Work instructions: Please transcribe everything in the podcast excerpt from "Michele Rigby Assad: [01:01:33]" down to "towards the car.", word for word.

[Study text — start]

Jordan Harbinger: [00:59:25] We did an episode with Gavin de Becker who wrote The Gift of Fear, and one of the things that he taught me in the 90s that he writes about in some of his books is never go to the secondary location, which as you know, is the place where they're going to take you because your best chance to stand and fight is right there, and we'll link to that Gavin de Becker episode in the show notes. But that's essentially the concept that you're talking about is do not get taken. If you get killed at the point at which they're trying to take you, so be it. It's probably better than the way you're going to get killed later after they take you.
Michele Rigby Assad: [00:59:56] That's absolutely correct. And I always referenced this book, The Gift of Fear. It is absolutely one of the best books that I've ever read, and he is spot-on in terms of telling you how to handle these situations. And so it was like, don't ever get taken. Absolutely not.
[01:00:13] So I'm driving alone from my compound at the southern edge of the city. My husband was traveling, so I was by myself. And this is a country where all the women are completely covered. As Western diplomats, we did not have to cover but obviously, I would dress it very respectfully, you know, long sleeves. But when you're driving to work, how much can somebody see through the windshield? Really? It's just your head and your neck area. But I stopped at a stoplight in the middle of the city and a car pulled up behind me. And then a man was crossing the street in front of me. And when he got in front of my SUV, he looked up and he saw me through the windshield. And again, I had mentioned earlier about these places being extremely sexually repressed cultures and these places where you can't even see another woman's face outside of your family. It turns out that that was just too much of a turn-on for this guy, and so he planted his feet in front of my car and he started carrying out a particular activity.
Jordan Harbinger: [01:01:13] Wow. Harvey Weinstein style right in the middle of the road.
Michele Rigby Assad: [01:01:17] Yes. That's a good way to put it. That's exactly what was happening and yeah. I had been in the Middle East for years. I've traveled all over the place and Jordan, I have never seen anything like it.
Jordan Harbinger: [01:01:28] You can't walk around with no headscarf, but if you want to whip it out in an intersection, go ahead, buddy.
Michele Rigby Assad: [01:01:33] Right, exactly. And I'm thinking to myself, "This cannot be happening. This is so horrible. This is so stupid. Is he really doing this?" And so my mind is racing and I'm totally annoyed. I'm embarrassed. I'm turning red. And then suddenly I'm realizing that he's doing his business and that other men on the street are taking note and are getting very curious. Strangely enough, they weren't curious about what he was doing, but what was eliciting this in him. So they wanted to see what was inside the vehicle that was ultimately like, "What is in there?" They started gathering it from the street, from the shops. And I'm seeing out of the corner of my eyes and through my rearview mirror that I literally have all of these men coming towards the car.

[Study text — finish]
[Material shown — start]

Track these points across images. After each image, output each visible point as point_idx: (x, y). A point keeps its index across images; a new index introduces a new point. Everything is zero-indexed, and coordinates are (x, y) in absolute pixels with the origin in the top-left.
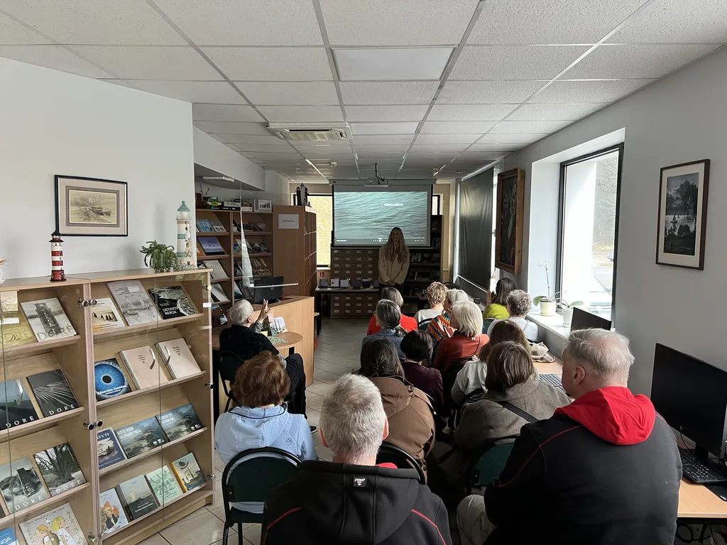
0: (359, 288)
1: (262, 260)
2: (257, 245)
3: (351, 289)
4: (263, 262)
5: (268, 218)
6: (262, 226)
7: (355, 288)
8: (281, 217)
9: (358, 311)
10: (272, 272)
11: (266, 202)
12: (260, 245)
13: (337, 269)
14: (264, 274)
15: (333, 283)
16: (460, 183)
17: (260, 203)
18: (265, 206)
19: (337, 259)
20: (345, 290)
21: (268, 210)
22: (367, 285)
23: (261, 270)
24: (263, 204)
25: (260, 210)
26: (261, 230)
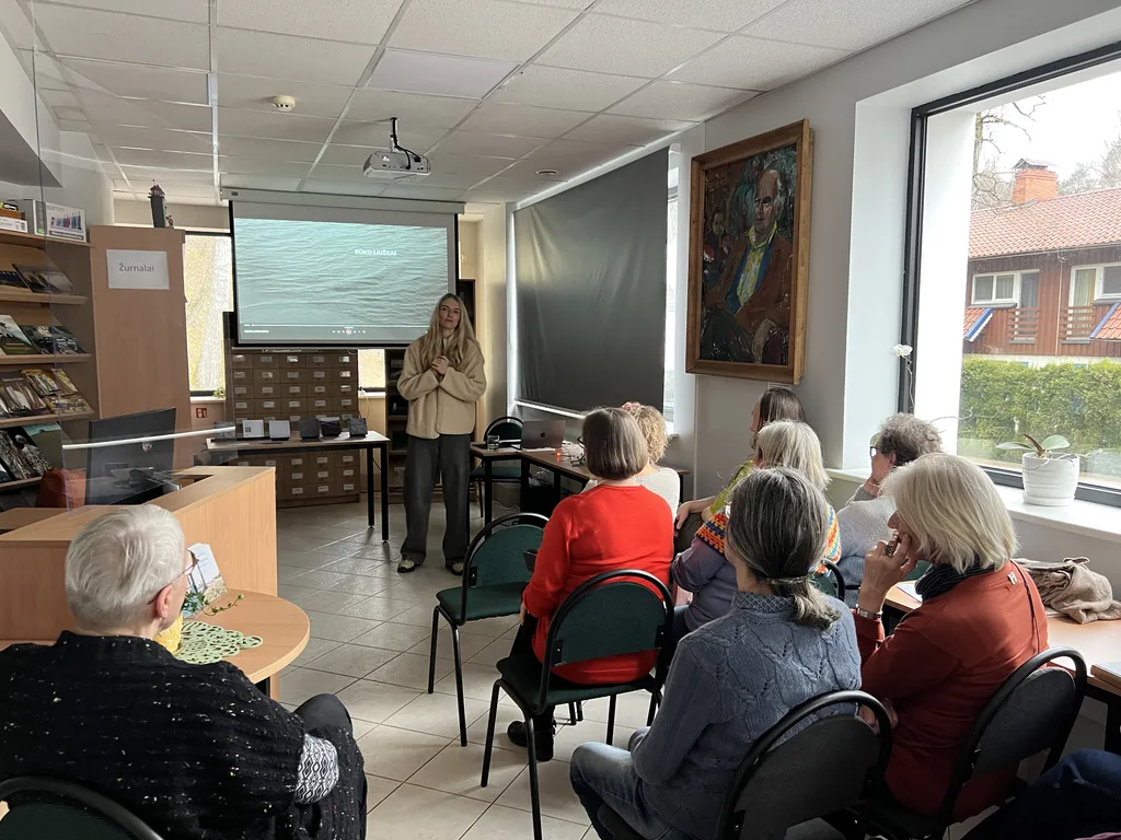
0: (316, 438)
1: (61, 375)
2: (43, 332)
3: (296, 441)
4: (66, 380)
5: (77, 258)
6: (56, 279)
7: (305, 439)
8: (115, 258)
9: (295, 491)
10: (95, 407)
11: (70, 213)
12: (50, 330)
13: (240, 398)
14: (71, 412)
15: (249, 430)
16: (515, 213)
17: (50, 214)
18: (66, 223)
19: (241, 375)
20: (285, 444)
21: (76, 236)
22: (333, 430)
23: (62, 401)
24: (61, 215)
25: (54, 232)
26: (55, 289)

[Material shown — finish]

Finished exercise:
Michele Rigby Assad: [01:01:33] Right, exactly. And I'm thinking to myself, "This cannot be happening. This is so horrible. This is so stupid. Is he really doing this?" And so my mind is racing and I'm totally annoyed. I'm embarrassed. I'm turning red. And then suddenly I'm realizing that he's doing his business and that other men on the street are taking note and are getting very curious. Strangely enough, they weren't curious about what he was doing, but what was eliciting this in him. So they wanted to see what was inside the vehicle that was ultimately like, "What is in there?" They started gathering it from the street, from the shops. And I'm seeing out of the corner of my eyes and through my rearview mirror that I literally have all of these men coming towards the car.